___ MATERIAL FOR THE TASK ___
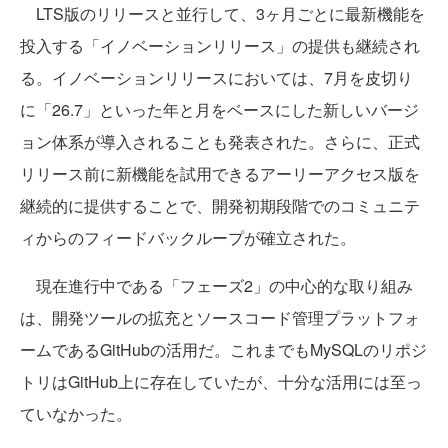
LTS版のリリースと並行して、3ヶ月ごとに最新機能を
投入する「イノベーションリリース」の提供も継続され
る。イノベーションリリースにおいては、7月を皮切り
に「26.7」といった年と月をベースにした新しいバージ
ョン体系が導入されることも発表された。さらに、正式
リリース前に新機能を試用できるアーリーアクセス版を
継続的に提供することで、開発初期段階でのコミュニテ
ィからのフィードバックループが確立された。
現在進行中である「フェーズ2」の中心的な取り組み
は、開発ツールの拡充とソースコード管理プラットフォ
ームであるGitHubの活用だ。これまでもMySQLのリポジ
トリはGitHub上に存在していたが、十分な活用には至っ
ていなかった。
___
ACTIVITY: Each entry should be output word for word, with no pictures carried over.

ANSWER BOX:
LTS版のリリースと並行して、3ヶ月ごとに最新機能を
投入する「イノベーションリリース」の提供も継続され
る。イノベーションリリースにおいては、7月を皮切り
に「26.7」といった年と月をベースにした新しいバージ
ョン体系が導入されることも発表された。さらに、正式
リリース前に新機能を試用できるアーリーアクセス版を
継続的に提供することで、開発初期段階でのコミュニテ
ィからのフィードバックループが確立された。
現在進行中である「フェーズ2」の中心的な取り組み
は、開発ツールの拡充とソースコード管理プラットフォ
ームであるGitHubの活用だ。これまでもMySQLのリポジ
トリはGitHub上に存在していたが、十分な活用には至っ
ていなかった。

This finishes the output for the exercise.